- INFORMATION
- - -
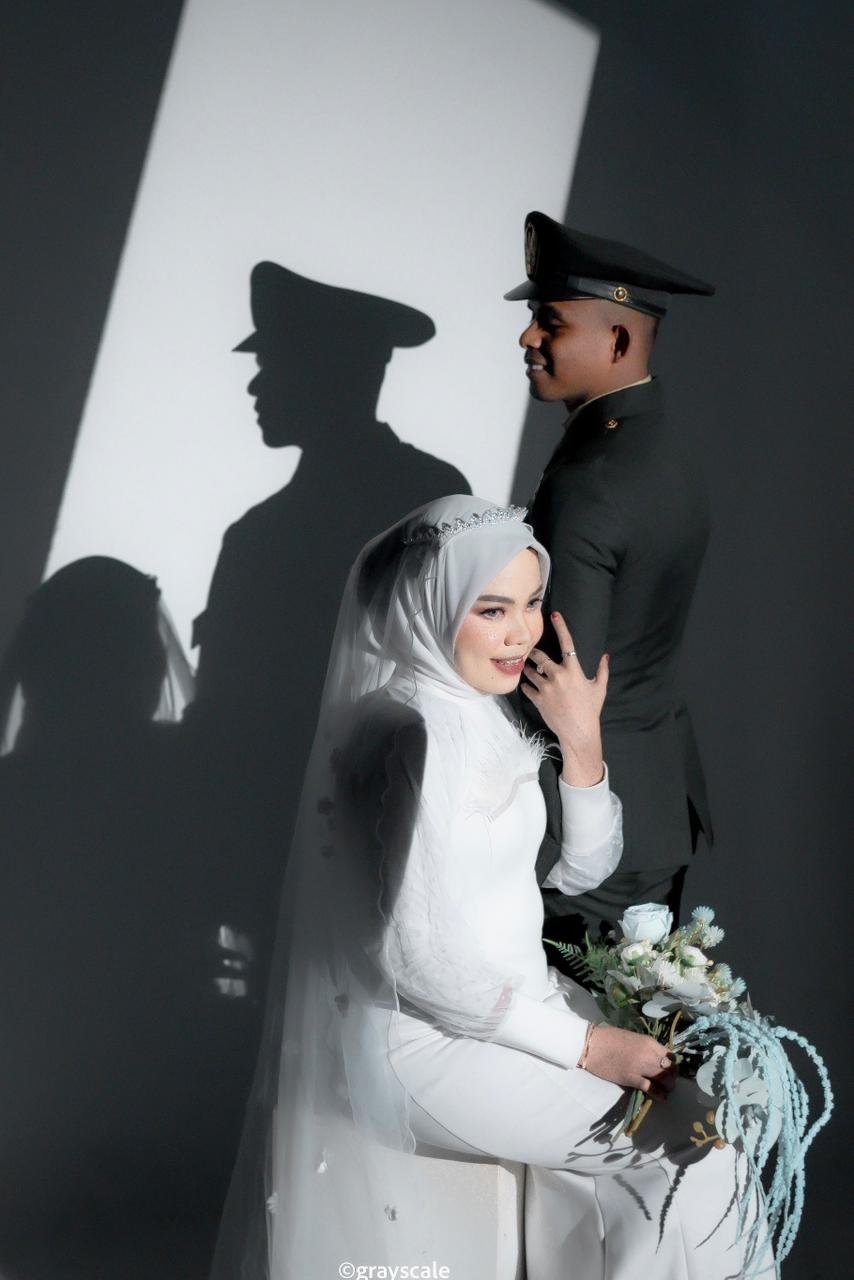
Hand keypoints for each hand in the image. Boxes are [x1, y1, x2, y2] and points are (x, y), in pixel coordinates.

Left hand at [521, 612, 607, 785]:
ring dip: (527, 668)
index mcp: (574, 671)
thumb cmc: (590, 710)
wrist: (579, 732)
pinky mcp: (538, 700)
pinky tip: (528, 685)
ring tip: (527, 669)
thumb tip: (606, 656)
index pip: (567, 643)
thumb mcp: (599, 689)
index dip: (561, 627)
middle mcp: (558, 676)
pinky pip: (526, 687)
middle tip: (530, 652)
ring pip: (530, 671)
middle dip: (533, 652)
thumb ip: (602, 671)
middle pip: (540, 656)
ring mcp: (547, 688)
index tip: (555, 615)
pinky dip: (526, 685)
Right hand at [583, 1024, 676, 1100]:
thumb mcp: (632, 1038)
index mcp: (649, 1042)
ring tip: (665, 1089)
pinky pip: (651, 1088)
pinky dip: (659, 1094)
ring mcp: (640, 1066)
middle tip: (668, 1082)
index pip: (670, 1055)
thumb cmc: (609, 1038)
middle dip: (672, 1077)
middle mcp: (648, 1053)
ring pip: (664, 1078)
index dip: (672, 1065)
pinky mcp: (632, 1078)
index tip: (669, 1070)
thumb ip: (645, 1047)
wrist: (592, 1044)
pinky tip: (662, 1098)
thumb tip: (654, 1058)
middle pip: (670, 1068)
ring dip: (667, 1086)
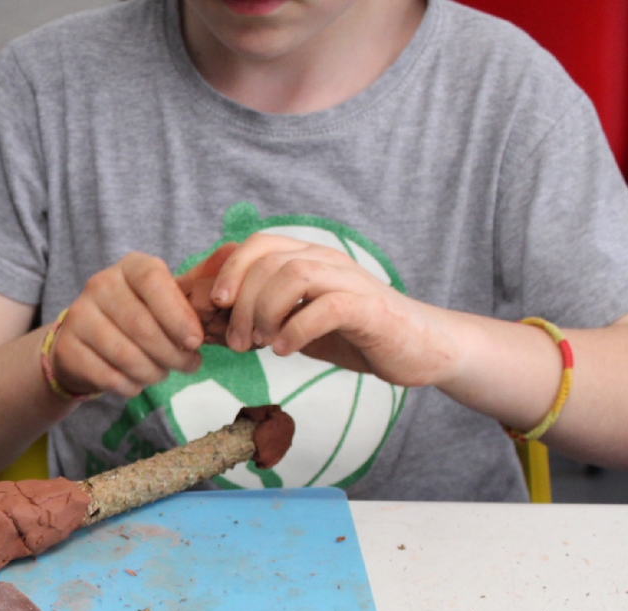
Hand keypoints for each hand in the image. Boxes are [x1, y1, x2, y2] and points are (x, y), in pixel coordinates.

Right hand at [48, 251, 222, 397]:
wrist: (86, 341)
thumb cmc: (139, 317)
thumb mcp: (167, 298)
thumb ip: (198, 284)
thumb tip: (234, 252)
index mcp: (130, 267)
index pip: (153, 282)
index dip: (177, 314)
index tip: (196, 341)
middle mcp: (100, 285)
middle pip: (142, 326)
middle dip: (172, 354)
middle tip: (188, 365)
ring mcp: (79, 315)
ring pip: (126, 355)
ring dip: (153, 372)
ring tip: (162, 372)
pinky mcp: (67, 347)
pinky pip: (108, 376)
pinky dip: (131, 385)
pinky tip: (137, 381)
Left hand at [206, 233, 460, 386]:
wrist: (417, 348)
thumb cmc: (352, 334)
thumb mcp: (297, 323)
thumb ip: (260, 317)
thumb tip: (209, 325)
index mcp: (310, 258)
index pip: (259, 243)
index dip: (230, 270)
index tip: (216, 306)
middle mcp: (329, 261)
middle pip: (269, 262)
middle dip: (242, 303)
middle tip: (238, 342)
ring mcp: (351, 282)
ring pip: (295, 275)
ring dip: (266, 312)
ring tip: (261, 344)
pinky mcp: (370, 309)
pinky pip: (327, 307)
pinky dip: (297, 329)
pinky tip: (286, 350)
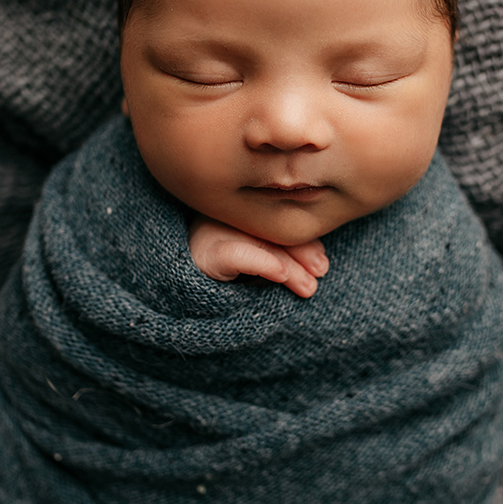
- - -
- PROBLEM REQUIREMENTS
Every entry must be written out exactly, with all pictures left out.

- EXERCISE SOLUTION
Hand keypoints for each hand in the image. Boxes are [x1, y1, x2, y2] and points are (x, y), in pixel coordinates.

Left hand at [521, 612, 607, 785]:
ring dip: (527, 668)
index mcp: (574, 671)
thumb cmc: (590, 710)
wrist: (579, 732)
pinky mcp: (538, 700)
pinky tip: (528, 685)
ring tip: (527, 669)
thumb tip: (606, 656)
index pip: (567, 643)
thumb mcp: (599, 689)
index dip: (561, 627)
middle mcp: (558, 676)
pinky pip: (526, 687)
middle tip: (530, 652)
ring pip: (530, 671)
middle dip: (533, 652)
thumb ip: (602, 671)
middle pip: (540, 656)
ring mcp: (547, 688)
index tip: (555, 615)
pinky dip: (526, 685)
Right hand at [583, 1024, 676, 1100]:
thumb mcp: (632, 1038)
index mcp: (649, 1042)
ring tip: (665, 1089)
pinky pip: (651, 1088)
pinky dip: (659, 1094)
ring mcp: (640, 1066)
middle tip: (668, 1082)
index pip: (670, 1055)
thumb cmc: (609, 1038)
middle dip: (672, 1077)
middle mcp: (648, 1053)
ring pip: (664, 1078)
index dip: (672, 1065)
pinky mcp: (632, 1078)
index tip: (669, 1070)
thumb ip: (645, 1047)
wrist: (592, 1044)
pinky tip: (662, 1098)
thumb tip: (654, 1058)
middle pip: (670, 1068)
ring dip: (667, 1086)
Hand keypoints for each hand in the image. Boxes are [x1, y1, x2, y2] and points are (x, y), in pixel coordinates.

Right hand at [48, 251, 222, 397]:
wrist: (86, 341)
thumb cmc: (139, 317)
thumb mcp: (167, 298)
thumb ip: (198, 284)
thumb tip: (234, 252)
index mcp: (130, 267)
index pip: (153, 282)
index dip: (177, 314)
index tip: (196, 341)
middle mcp: (100, 285)
middle pip: (142, 326)
middle dip: (172, 354)
middle tip: (188, 365)
ring mcp: (79, 315)
ring pip: (126, 355)
ring dip: (153, 372)
ring tip: (162, 372)
pinky mcp: (67, 347)
pinky pip: (108, 376)
pinky dip: (131, 385)
pinky tip: (137, 381)
Left hand at [206, 233, 460, 386]:
wrist: (417, 348)
thumb cmc: (352, 334)
thumb mcp: (297, 323)
thumb ip: (260, 317)
thumb tip: (209, 325)
index mcp: (310, 258)
index pip: (259, 243)
index dip: (230, 270)
index tip: (216, 306)
middle mcp: (329, 261)
middle pip: (269, 262)
middle dip: (242, 303)
middle tip: (238, 342)
ring mcp: (351, 282)
ring pip: (295, 275)
ring dip: (266, 312)
ring tip: (261, 344)
pinky mcp: (370, 309)
pinky pip: (327, 307)
pinky dip: (297, 329)
pinky tip: (286, 350)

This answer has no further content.